** THE DATA follows **
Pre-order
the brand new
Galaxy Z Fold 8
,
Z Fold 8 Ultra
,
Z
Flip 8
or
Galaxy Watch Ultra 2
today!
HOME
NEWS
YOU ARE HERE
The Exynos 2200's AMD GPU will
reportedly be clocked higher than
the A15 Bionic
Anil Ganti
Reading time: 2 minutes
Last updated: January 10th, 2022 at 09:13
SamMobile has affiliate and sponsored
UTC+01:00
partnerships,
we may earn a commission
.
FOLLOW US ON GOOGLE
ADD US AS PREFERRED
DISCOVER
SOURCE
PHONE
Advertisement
** End of THE DATA **
→ TASK: Every entry in the listing must be retyped exactly.

→ RESPONSE TO THIS TASK:
Pre-order
the brand new
Galaxy Z Fold 8
,
Z Fold 8 Ultra
,
Z
Flip 8
or
Galaxy Watch Ultra 2
today!
HOME
NEWS
YOU ARE HERE
The Exynos 2200's AMD GPU will
reportedly be clocked higher than
the A15 Bionic
Anil Ganti
Reading time: 2 minutes
Last updated: January 10th, 2022 at 09:13
SamMobile has affiliate and sponsored
UTC+01:00
partnerships,
we may earn a commission
.
FOLLOW US ON GOOGLE
ADD US AS PREFERRED
DISCOVER
SOURCE
PHONE
Advertisement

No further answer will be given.